Se, malgrado tutte le precauzioni, le urne dovessero eleggere un governo non totalmente allineato alle centrali capitalistiche dell’Occidente, queste hanno pronta la via d’uscita, già sperimentata nel 1992 in Algeria o, meglio ancora, la sua combinazione con quella applicata nella “ex”-Jugoslavia. Una via d’uscita che i neo-cons della Casa Bianca hanno imparato dai “pacifisti” europei Prodi e D’Alema...

Davanti a questa realtà, alcuni membri del governo di Bremer si sono dimessi, denunciando il tradimento delle promesse. Se davvero sono rimasti sorpresi, sono di un’ingenuità incredibile. I “volonterosi” occupanti sono lì solo ed esclusivamente per depredare l’Iraq e la regione, e per schiacciare quel popolo fierissimo. Ne prenda atto quella parte della popolazione irachena che, stanca dell’oppressione del regime di Saddam e stretta nell’isolamento in cui l’aveva lasciata il proletariato occidentale, ha creduto che i marines e i bersaglieri potessero davvero venire, liberarli e andarsene. Non dimentichi questa esperienza. Perché dietro le quinte è pronta ad entrare in scena, accanto alla gang di Bush, una compagnia di attori che si accinge a recitare un copione analogo: quella diretta da Chirac, Schroeder, Zapatero e l’Europa di Prodi.

• **Voci estratte**:
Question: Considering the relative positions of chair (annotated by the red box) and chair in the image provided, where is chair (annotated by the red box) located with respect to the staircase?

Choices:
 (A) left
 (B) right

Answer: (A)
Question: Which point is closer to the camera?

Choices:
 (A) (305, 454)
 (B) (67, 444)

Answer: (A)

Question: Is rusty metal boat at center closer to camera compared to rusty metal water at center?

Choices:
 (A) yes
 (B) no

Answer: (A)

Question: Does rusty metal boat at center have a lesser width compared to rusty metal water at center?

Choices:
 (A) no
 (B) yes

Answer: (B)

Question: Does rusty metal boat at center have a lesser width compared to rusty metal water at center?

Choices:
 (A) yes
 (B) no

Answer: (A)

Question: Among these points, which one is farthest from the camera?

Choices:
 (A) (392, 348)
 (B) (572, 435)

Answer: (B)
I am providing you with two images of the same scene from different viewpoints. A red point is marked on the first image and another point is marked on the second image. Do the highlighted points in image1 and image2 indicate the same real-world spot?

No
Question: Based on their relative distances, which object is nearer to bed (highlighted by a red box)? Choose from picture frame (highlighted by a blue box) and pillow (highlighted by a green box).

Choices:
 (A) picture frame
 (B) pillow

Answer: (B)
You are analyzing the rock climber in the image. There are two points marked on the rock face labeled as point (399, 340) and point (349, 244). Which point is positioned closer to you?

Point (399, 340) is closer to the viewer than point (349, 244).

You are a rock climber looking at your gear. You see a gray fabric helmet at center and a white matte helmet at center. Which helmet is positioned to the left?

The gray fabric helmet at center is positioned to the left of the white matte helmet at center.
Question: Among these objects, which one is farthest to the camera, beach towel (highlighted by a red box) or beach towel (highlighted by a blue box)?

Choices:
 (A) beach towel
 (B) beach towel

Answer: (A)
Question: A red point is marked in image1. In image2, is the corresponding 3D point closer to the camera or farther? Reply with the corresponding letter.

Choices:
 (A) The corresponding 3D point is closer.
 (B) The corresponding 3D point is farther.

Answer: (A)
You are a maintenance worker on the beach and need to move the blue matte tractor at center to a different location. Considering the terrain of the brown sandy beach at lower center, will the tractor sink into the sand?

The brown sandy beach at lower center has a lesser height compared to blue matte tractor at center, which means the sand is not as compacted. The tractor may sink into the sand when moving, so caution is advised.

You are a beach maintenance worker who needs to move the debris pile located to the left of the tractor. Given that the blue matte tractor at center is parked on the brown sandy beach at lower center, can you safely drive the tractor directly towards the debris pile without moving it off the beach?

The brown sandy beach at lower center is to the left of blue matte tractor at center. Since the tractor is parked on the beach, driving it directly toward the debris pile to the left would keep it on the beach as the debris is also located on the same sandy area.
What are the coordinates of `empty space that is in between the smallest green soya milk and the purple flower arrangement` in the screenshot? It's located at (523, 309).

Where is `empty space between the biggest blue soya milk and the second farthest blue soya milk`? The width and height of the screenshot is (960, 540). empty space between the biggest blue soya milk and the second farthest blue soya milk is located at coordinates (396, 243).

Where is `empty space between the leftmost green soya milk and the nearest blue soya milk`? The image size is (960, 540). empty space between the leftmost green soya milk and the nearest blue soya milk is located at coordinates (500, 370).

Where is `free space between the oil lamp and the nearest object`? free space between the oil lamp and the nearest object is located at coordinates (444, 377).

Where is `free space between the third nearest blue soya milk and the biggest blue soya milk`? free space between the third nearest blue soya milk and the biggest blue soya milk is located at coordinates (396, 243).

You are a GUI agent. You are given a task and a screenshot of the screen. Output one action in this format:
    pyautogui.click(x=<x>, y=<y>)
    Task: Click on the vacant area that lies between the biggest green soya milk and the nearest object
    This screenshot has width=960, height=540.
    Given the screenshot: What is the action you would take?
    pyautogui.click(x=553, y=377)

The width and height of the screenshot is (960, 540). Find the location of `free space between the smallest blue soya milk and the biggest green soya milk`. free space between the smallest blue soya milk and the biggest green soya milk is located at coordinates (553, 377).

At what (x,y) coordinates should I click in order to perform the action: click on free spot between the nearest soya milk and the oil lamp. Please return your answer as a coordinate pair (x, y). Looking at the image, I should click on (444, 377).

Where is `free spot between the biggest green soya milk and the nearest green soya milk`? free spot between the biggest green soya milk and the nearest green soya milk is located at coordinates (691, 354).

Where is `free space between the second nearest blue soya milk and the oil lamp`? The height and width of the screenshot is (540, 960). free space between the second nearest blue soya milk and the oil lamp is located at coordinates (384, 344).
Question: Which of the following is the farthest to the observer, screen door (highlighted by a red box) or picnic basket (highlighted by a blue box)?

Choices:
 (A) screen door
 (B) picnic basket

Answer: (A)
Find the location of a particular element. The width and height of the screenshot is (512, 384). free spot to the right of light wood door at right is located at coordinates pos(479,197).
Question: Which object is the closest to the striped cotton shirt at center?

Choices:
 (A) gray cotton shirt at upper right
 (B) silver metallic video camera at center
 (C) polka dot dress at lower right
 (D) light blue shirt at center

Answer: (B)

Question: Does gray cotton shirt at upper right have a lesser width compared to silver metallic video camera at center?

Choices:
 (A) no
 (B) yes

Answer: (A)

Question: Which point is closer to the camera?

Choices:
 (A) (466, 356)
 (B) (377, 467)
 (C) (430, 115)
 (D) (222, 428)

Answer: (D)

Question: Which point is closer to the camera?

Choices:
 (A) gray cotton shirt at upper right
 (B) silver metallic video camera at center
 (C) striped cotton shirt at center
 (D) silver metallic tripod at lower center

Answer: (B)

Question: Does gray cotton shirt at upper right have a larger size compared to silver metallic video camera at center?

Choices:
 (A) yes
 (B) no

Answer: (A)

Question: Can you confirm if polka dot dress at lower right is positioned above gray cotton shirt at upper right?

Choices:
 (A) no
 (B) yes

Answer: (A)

• **Il tuo obiettivo**: Secondo il testo di partenza, che cosa hanno fatto alcuni membri del governo di Bremer?

• **Compito svolto**: Si sono dimessi, denunciando il tradimento delle promesse.